Candid’s brain

Finally, I managed to write an If-Modified-Since handling that also works with Firefox.

The scenario I had to deal with looks like the following: there is a web site whose content can be changed by a few users. Those users can log in to the page to edit it. The fact whether they are logged in or not is saved in a cookie (using PHP sessions), you cannot determine from a URL if a user is logged in or not. Without the possibility to log in, the handling of If-Modified-Since headers is easy: you send a Last-Modified header (in my case, the modification time is easy to find out) and if this time is greater or equal to an existing If-Modified-Since header, you send the 304 Not Modified status without any content. To comply with the standard, we want to handle If-Unmodified-Since headers as well. For those, the same rules apply, if the modifiction time is greater or equal to an existing If-Unmodified-Since header, the 412 Precondition Failed status is sent.

Things look a bit more complicated when you want to implement the login mechanism that I have described above. One problem, of course, is that the page itself has not been modified when the user logs in, so the browser will use the version from the cache and the user will not see that he is logged in, so he cannot edit the page. This one is fixed by sending the current time as Last-Modified as long as the user is logged in. So the browser has to reload the page every time.

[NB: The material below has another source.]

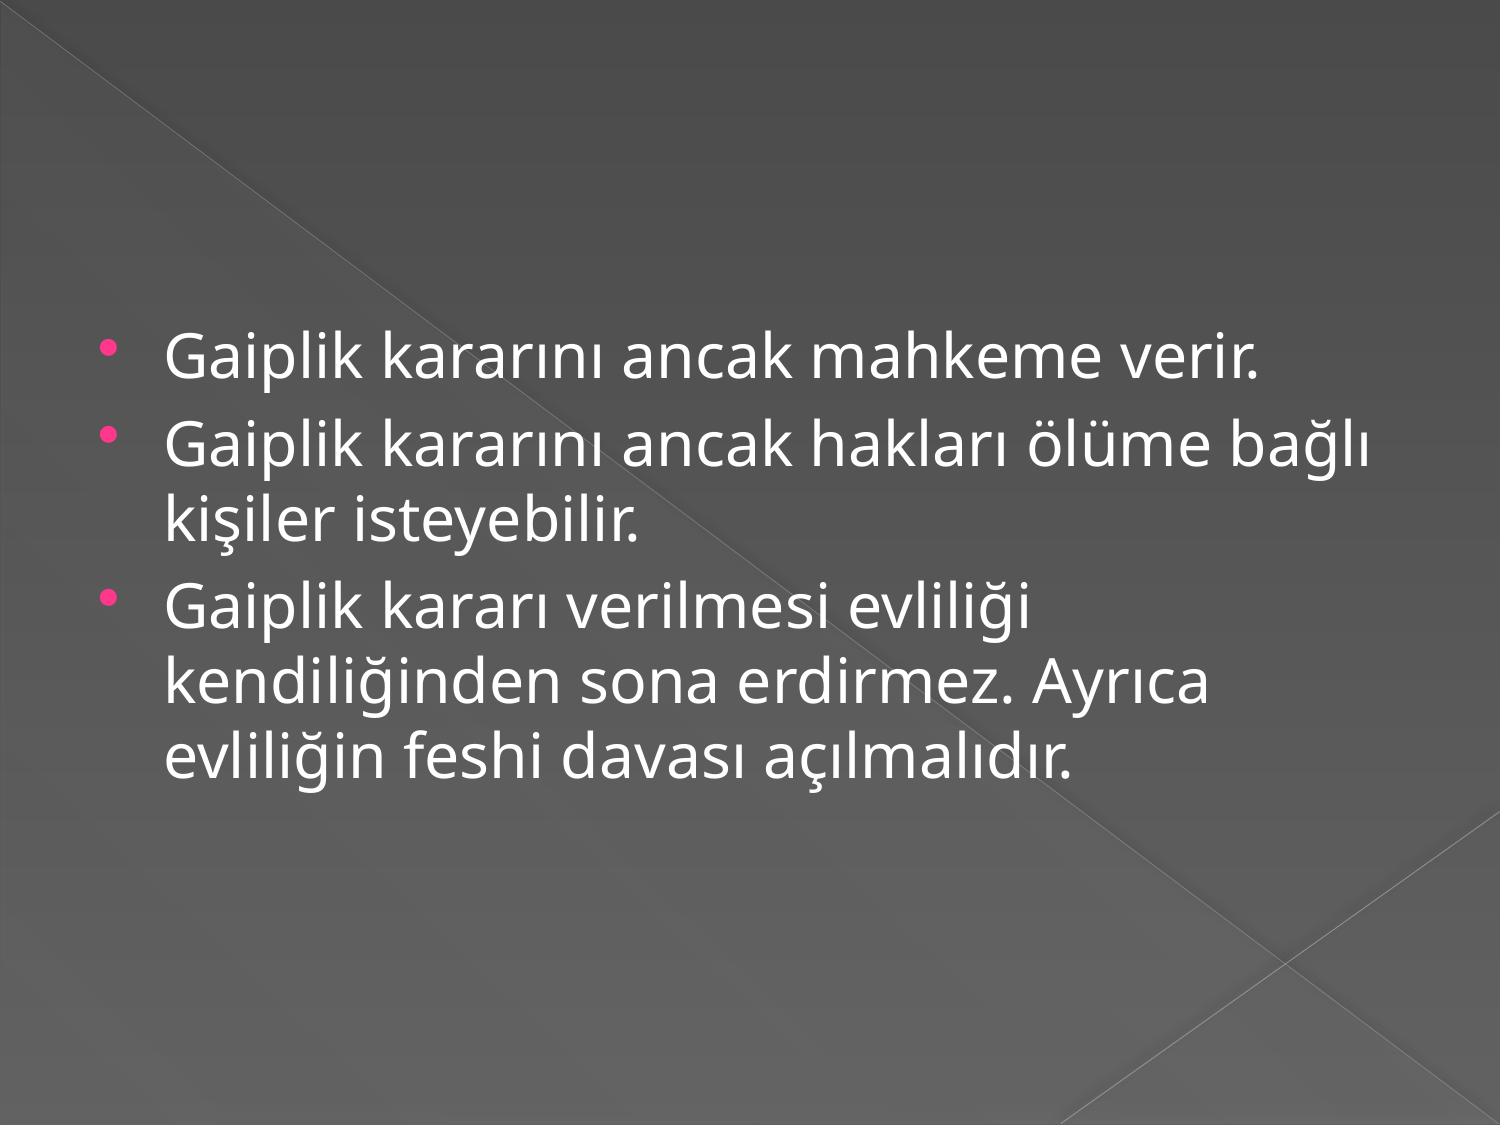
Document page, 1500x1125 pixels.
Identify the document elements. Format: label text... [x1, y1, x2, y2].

list Gaiplik kararını ancak mahkeme verir. Gaiplik kararını ancak hakları ölüme bağlı kişiler isteyebilir. Gaiplik kararı verilmesi evliliği kendiliğinden sona erdirmez. Ayrıca evliliğin feshi davası açılmalıdır. [75, 308, 1425, 1059]
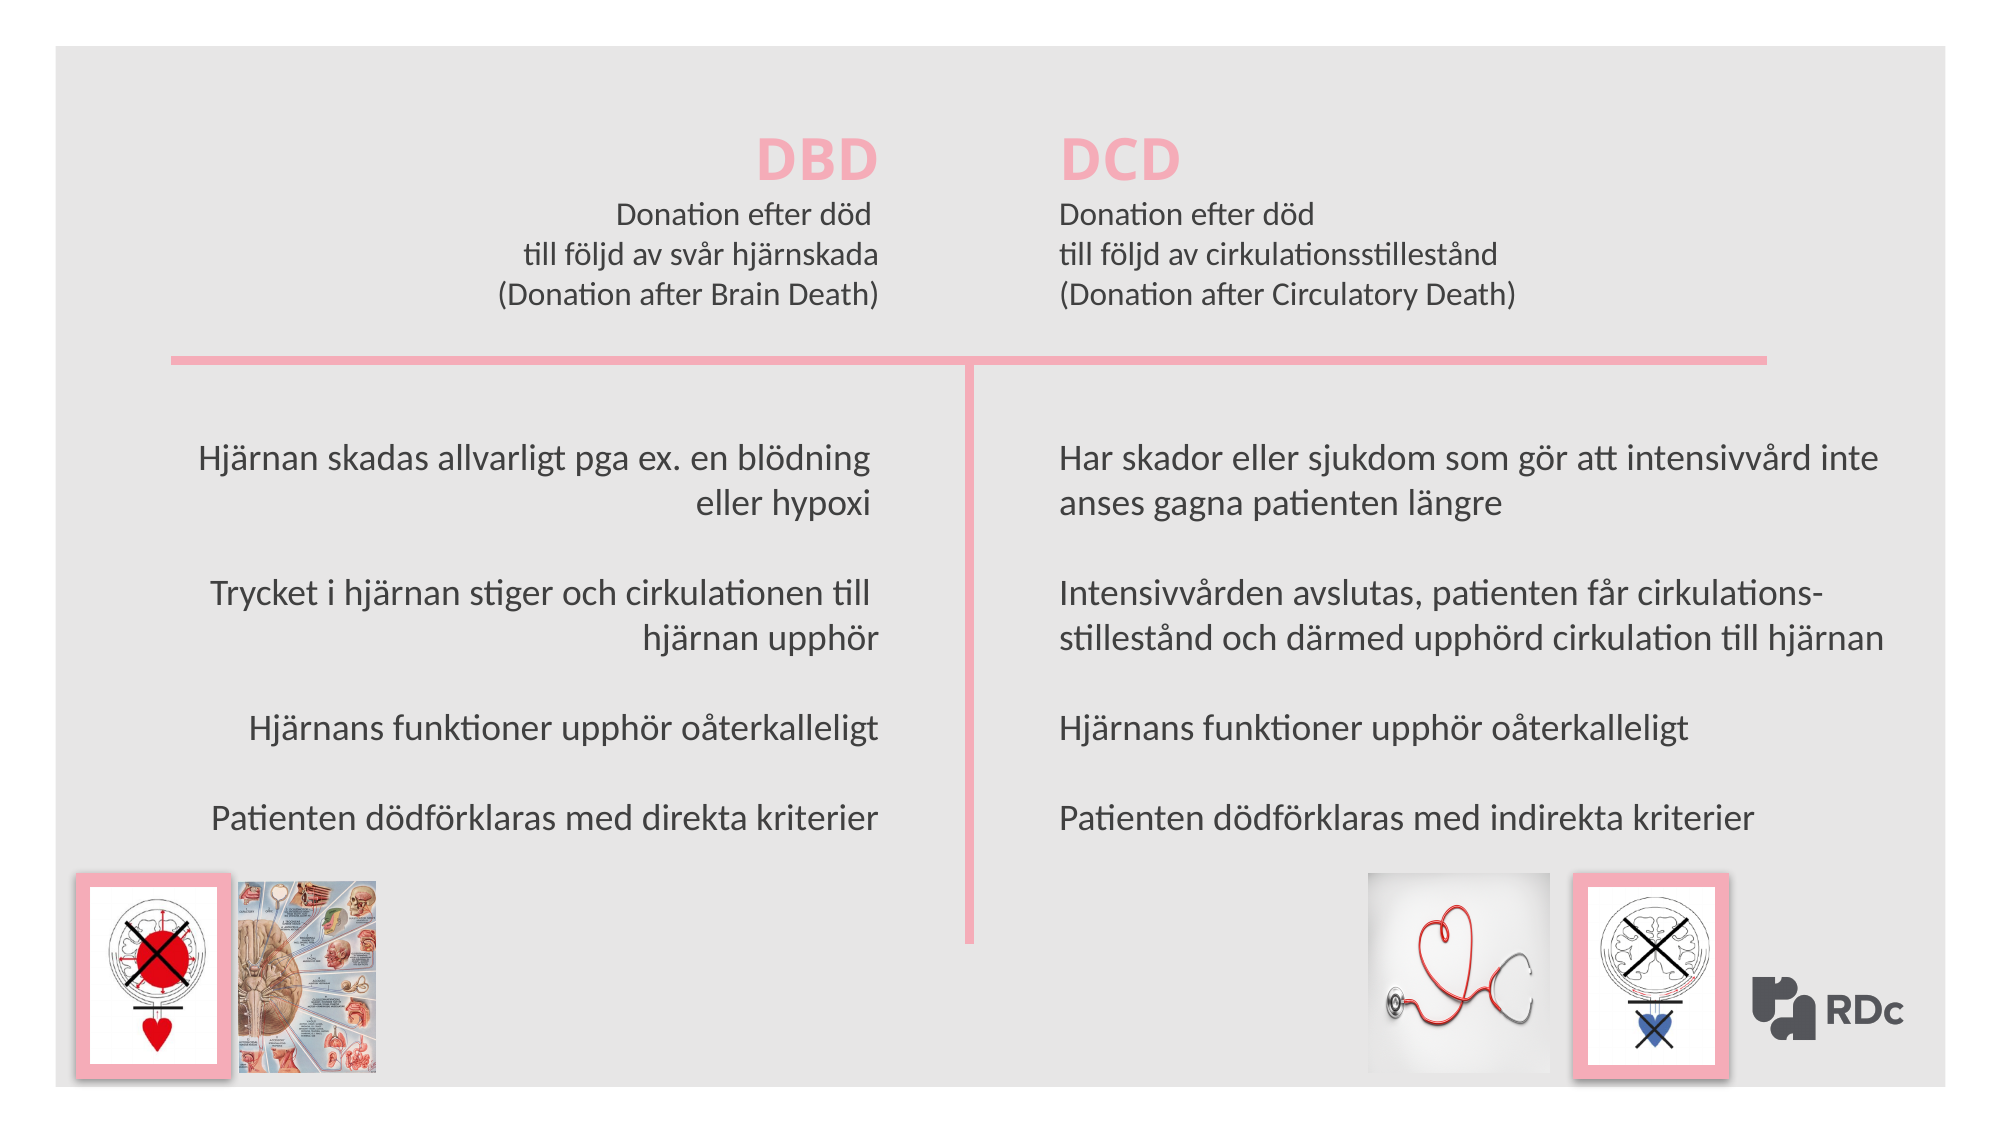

The second problem you will face is that Firefox usually uses the version from the cache without checking if it has changed, even when you send Cache-Control: must-revalidate. (By the way, I also send Pragma: must-revalidate to overwrite any rubbish that PHP sends during session_start().) This is easily fixed by sending Expires: 0. Now Firefox reloads the page every time and only uses the version from the cache if it receives a 304.

Let’s assume that the user does not change anything and logs out. Now, it seems to him that he is still logged in because the brower sends the last Last-Modified time it received as If-Modified-Since. The page has not been modified since then, so the version from the cache, where the user is logged in, will be used. At first, I tried to change this behaviour by sending a Cache-control: no-cache header. You have to pay attention with this, as this only tells the browser not to load a cached page, but it still saves it (at least Firefox, I don’t know if this is the correct behaviour). So the next time the browser requests the page, it will send a If-Modified-Since header with this newer cached page. To avoid this, also send the no-store Cache-Control header. (I send Cache-Control: no-cache,no-store as well as Pragma: no-cache,no-store.)

So, as a summary, send Cache-Control: no-cache,no-store as well as the current time as Last-Modified header as long as the user is logged in. Send Cache-Control: must-revalidate and Expires: 0 as long as he isn’t.

As I have posted before, I am trying to implement a proper If-Modified-Since handling to some web page. A problem I had to manage was that you could log in on that page, which caused the user to have to reload the page in order to be logged in, as the browser correctly used the cached not-logged-in version. I wanted to solve this problem by always sending the current time stamp as Last-Modified header, and thus never sending a 304 Not Modified (the fact that logged-in users cannot use the cache then is acceptable, as the number of user accounts is quite limited). Firefox did not like that solution, it kept using the cached page without checking if it had changed (wheres in Opera everything worked fine).

What I wanted to achieve Firefox to do exactly was only to use the cache if it received a 304 Not Modified status. As I could not find out anything detailed about this on the Internet, I tried several combinations of HTTP headers, such as Cache-Control: must-revalidate, which did not have any effect. The working solution was simple but not easy to find: Expires: 0.

At the moment I am trying to implement a proper handling of Last-Modified and If-Modified-Since headers (RFC 2616 is really useful, by the way) and have experienced very strange behaviour of PHP during sending Last-Modified headers.

One smaller thing that occured to me was session_start() to send Cache-Control, Pragma, and Expires headers. In PHP, you can simply remove them from the sent headers by calling header("Pragma: ", true);, for example.

Well, I set the Last-Modified header to some date("r") value, and it happened that my browser always received the time of the request (in GMT instead of CET) instead of the time I sent. When I sent "Last-Modified: 0", this was converted to a correct HTTP GMT date string. Sending the same thing as X-Last-Modified for example sent exactly what I set although. (By the way, HTTP trace works better and faster than Firefox’s Web Developer Toolbar.)

It seems to be that PHP tries to parse and correct the Last-Modified header before sending it, and this “feature” is a little buggy. I fixed the problem by simply using gmdate("r") instead. My PHP version is 5.2.5-pl1-gentoo, by the way.